═════ TEXT PROVIDED ═════

In numbers: Disorderly exit
4.7%
Rate of inflation that the UK economy could expect in the middle of 2019 if it leaves the European Union at the end of March without a deal, according to Standard & Poor's.
20%
Plunge in London office prices that the credit ratings agency says would happen over two to three years in the event of a chaotic Brexit.
7.4%
Rate of unemployment that the UK could face, up from the current low of 4 per cent, taking it back to where it was in the immediate aftermath of the financial crisis.
Image of the week: Spending a penny
British chancellor of the exchequer Philip Hammond looks only a little sheepish during this traditional red briefcase photoshoot outside 11 Downing Street for the last budget before Brexit and possibly the last one before the next UK general election. The date was switched from October 31st to October 29th to avoid Halloween-horror headlines, but that should barely detract from the frightening admission that no one in the British government can say what the economic impact of a no-deal Brexit would be if it happened, as such an event is "unprecedented". On an eminently more sensible note – everything being more sensible than Brexit – his budget contained business rates relief on public toilets, a measure he introduced as "virtually the only announcement in this budget that hasn't leaked".
Photograph: Henry Nicholls/Reuters.

═════ SOURCE INFORMATION ═════

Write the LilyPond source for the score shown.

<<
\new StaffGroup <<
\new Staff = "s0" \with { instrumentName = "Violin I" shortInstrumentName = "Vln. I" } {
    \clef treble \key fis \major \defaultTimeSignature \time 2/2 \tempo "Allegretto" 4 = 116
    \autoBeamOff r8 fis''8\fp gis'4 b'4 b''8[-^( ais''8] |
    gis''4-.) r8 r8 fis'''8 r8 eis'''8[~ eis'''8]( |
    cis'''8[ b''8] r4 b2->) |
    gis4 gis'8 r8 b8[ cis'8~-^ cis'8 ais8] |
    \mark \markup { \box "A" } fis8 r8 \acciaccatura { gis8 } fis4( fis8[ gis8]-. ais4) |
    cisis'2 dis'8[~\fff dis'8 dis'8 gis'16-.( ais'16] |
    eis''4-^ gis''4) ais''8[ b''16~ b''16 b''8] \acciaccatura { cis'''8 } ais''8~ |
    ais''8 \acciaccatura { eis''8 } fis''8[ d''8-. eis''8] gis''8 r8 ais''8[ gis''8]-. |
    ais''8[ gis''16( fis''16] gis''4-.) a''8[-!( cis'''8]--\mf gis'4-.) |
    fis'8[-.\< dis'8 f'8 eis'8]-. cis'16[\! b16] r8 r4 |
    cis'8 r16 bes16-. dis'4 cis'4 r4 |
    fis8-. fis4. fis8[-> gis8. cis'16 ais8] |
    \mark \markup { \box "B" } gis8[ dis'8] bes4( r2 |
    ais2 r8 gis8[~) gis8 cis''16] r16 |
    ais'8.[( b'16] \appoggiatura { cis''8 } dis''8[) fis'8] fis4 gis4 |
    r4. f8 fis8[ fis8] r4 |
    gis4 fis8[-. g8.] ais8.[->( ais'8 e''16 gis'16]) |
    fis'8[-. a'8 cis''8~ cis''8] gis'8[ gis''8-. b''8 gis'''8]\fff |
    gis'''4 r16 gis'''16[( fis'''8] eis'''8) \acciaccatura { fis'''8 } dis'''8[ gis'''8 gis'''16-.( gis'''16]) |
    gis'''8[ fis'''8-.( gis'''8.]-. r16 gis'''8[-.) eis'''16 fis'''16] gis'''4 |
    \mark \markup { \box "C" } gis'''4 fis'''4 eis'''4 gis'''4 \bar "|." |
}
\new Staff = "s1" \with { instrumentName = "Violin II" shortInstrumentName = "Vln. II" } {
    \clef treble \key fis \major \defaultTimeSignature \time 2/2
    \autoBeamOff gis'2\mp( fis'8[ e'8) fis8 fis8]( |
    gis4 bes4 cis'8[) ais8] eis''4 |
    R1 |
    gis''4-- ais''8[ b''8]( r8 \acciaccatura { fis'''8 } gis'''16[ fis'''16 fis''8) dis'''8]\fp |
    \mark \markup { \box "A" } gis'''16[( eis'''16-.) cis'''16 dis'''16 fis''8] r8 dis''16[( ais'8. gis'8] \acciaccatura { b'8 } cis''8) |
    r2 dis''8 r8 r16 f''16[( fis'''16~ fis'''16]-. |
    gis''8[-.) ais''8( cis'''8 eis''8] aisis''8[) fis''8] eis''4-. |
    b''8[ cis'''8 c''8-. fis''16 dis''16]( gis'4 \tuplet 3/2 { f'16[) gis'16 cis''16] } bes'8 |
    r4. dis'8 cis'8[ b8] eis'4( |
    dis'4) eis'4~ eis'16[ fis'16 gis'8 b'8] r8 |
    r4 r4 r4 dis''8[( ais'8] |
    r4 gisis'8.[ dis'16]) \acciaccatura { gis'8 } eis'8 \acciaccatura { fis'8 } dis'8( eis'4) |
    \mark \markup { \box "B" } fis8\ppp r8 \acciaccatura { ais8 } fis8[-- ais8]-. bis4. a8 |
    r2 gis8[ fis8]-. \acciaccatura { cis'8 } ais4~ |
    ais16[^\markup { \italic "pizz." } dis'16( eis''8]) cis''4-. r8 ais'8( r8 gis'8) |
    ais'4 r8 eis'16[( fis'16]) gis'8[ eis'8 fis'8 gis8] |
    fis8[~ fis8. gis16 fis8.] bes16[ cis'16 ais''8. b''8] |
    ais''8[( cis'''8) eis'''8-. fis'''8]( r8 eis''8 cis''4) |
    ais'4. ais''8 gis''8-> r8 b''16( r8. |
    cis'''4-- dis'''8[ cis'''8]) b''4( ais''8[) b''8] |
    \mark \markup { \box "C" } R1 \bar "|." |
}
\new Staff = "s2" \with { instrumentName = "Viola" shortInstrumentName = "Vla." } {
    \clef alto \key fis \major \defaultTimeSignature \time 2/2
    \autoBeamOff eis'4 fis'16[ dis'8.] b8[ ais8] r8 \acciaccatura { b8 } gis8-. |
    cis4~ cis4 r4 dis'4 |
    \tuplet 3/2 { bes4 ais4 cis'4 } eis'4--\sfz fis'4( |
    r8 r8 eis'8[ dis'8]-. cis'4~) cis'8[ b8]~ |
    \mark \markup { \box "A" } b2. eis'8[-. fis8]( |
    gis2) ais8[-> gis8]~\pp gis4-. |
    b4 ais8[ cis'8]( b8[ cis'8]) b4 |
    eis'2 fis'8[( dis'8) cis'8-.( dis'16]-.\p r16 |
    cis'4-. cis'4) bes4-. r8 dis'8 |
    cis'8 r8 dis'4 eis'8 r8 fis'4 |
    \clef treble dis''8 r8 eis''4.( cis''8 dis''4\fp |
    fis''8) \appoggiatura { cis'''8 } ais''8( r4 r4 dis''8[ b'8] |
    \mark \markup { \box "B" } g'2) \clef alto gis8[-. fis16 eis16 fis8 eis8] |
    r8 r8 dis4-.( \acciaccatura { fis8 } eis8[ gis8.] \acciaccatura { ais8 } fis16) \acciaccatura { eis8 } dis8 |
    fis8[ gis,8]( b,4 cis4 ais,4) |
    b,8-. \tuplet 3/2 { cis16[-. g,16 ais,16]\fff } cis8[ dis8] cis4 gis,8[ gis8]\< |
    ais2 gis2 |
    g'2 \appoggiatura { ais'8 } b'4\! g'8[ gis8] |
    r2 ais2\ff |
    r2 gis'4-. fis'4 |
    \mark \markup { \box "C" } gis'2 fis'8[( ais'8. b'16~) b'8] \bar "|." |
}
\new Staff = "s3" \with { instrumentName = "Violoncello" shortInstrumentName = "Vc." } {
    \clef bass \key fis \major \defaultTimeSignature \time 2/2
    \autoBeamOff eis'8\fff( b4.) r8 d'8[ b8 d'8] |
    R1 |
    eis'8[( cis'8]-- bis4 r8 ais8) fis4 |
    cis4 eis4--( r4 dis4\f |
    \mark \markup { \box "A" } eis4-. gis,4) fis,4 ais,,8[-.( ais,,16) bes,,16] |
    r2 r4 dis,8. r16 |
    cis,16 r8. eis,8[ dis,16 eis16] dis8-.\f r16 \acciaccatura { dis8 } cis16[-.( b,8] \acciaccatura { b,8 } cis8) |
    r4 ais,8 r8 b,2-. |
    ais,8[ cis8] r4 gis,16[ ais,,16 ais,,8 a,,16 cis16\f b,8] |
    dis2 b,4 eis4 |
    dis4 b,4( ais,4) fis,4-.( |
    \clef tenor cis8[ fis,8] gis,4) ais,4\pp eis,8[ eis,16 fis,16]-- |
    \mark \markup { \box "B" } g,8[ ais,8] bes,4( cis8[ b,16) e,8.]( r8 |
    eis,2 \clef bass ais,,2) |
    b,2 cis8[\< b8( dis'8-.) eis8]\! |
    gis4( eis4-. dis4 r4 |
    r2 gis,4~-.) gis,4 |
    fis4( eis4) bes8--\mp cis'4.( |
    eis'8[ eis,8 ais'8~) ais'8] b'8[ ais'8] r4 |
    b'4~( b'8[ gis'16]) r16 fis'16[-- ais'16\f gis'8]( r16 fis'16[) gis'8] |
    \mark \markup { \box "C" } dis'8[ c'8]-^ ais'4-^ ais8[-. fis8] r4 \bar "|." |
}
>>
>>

═════

◆ TO DO ◆
[1] Reproduce the Brexit piece word for word, beginning at the words "In numbers: Disorderly" and stopping after "a chaotic Brexit.".
[2] Pick up the piece on a no-deal Brexit and the UK budget where it ends, and write what comes next.
The material after the Brexit piece stands apart from it.

◆ ANSWERS TO THE PROBLEMS ◆
[1]
In numbers: Disorderly exit
4.7%
Rate of inflation that the UK economy could expect in the middle of 2019 if it leaves the European Union at the end of March without a deal, according to Standard & Poor's.
20%
Plunge in London office prices that the credit ratings agency says would happen over two to three years in the event of a chaotic Brexit.

[2]
The lexicon: Uberoo
London-based brokers Peel Hunt once had a big appetite for shares in Just Eat, the takeaway app company listed on the London Stock Exchange. Now the dish has gone cold: earlier this week, its equity analysts downgraded its recommendation on the stock from "buy" to "sell". The reason? The mooted takeover of food delivery rival Deliveroo by Uber, first reported by Bloomberg in September. "Is something going to happen with Deliveroo and Uber – who knows?" said Uber chief executive Dara Khosrowshahi recently. "We are constantly talking to any and every player out there." This didn't exactly quell the speculation. Peel Hunt analyst James Lockyer said: "We postulate that the two of them (merged or otherwise, let's call them Uberoo), around the world, could create an Uberoo-esque wave that eventually sees the demise of Just Eat."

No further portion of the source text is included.